LIWF day 2: elegant, pure fruited Margaret River Cabernet Sauvignon & a vertical of Rustenberg John X Merriman

At yesterday’s London Wine Fair I started as I meant to go on, with a Cabernet kick in the delightful form of a vertical of Stellenbosch producer Rustenberg’s flagship John X Merriman (2008, 05, 04, 03, 01 & 99).  Sometimes Cabernet-led, sometimes Merlot-led with a smattering of Cabernet Franc, Petit Verdot and, just in the 2008 Malbec, each and every vintage of this well structured yet elegant wine impressed.    The 99 had developed notes of star anise and hints of leather but retained a lovely, lively core of fruit.  Difficult to pull out favourites but if push came to shove, I’d plump for the 99, 2004  and 2008.

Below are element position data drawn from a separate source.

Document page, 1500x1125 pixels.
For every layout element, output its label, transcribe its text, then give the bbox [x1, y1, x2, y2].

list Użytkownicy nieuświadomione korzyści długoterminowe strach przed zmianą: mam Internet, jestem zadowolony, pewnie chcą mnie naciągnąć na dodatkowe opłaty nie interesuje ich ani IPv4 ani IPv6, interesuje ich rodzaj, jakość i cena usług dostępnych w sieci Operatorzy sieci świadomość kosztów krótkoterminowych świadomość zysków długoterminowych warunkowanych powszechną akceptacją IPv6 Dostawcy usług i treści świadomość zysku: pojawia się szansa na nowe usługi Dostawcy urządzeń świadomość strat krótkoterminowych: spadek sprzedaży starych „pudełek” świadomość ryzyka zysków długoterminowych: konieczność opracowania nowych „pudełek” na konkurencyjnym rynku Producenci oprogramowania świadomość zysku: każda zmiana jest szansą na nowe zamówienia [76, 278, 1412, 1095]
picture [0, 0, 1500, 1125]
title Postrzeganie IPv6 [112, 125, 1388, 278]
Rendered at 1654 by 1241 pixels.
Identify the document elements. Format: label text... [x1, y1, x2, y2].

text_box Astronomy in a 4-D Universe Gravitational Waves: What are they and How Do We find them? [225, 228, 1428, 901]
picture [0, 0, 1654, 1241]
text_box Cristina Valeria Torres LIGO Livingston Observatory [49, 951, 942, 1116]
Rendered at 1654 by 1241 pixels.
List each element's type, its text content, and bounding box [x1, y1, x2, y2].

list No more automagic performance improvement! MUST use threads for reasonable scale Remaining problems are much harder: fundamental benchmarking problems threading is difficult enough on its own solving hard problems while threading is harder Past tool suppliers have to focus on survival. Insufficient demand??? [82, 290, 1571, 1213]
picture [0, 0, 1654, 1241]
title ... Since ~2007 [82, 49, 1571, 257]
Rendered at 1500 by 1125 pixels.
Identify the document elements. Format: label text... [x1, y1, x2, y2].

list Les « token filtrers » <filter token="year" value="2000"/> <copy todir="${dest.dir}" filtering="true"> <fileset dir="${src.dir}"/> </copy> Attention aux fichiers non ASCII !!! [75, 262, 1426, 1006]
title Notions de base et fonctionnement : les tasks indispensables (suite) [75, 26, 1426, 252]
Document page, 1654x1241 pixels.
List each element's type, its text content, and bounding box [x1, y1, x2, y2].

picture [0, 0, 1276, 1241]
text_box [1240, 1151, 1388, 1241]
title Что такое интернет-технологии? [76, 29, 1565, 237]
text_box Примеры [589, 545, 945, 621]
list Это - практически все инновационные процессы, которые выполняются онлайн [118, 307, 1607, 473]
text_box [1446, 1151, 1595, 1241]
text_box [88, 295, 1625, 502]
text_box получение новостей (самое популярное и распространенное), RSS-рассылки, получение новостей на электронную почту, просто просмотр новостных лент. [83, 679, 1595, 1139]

My afternoon leg focused on Margaret River as I was presenting a Chardonnay and Cabernet Sauvignon Masterclass on behalf of Margaret River Wine Industry Association whose recipe book (pictured) highlights the food-friendliness of their wines.  And sure enough, there was plenty of appreciative feedback for the freshness and fruit purity of  this iconic Western Australian region’s Cabernets.  Highlights included the perfumed Howard Park Leston 2008 from this particularly elegant, classic vintage (and I notice that Matthew Jukes’ just released 100 Best Australian Wines 2011 rates Moss Wood Cabernet Sauvignon 2008 as their best ever).

With a dash of Petit Verdot, Cabernet Franc and Malbec, the Fraser Gallop Estate Cabernet Sauvignon 2007 impressed with its bright layers and lifted, spicy persistence.  Our final pair of older wines perfectly illustrated the difference between Margaret River’s different “sub-regions.”  Leeuwin Estate Art Series Cabernet Sauvignon 2005 from southerly Wallcliffe was restrained and sinewy, while the muscular Woodlands Rachael Cabernet Sauvignon 2004 from warmer Wilyabrup rippled with dark savoury fruit.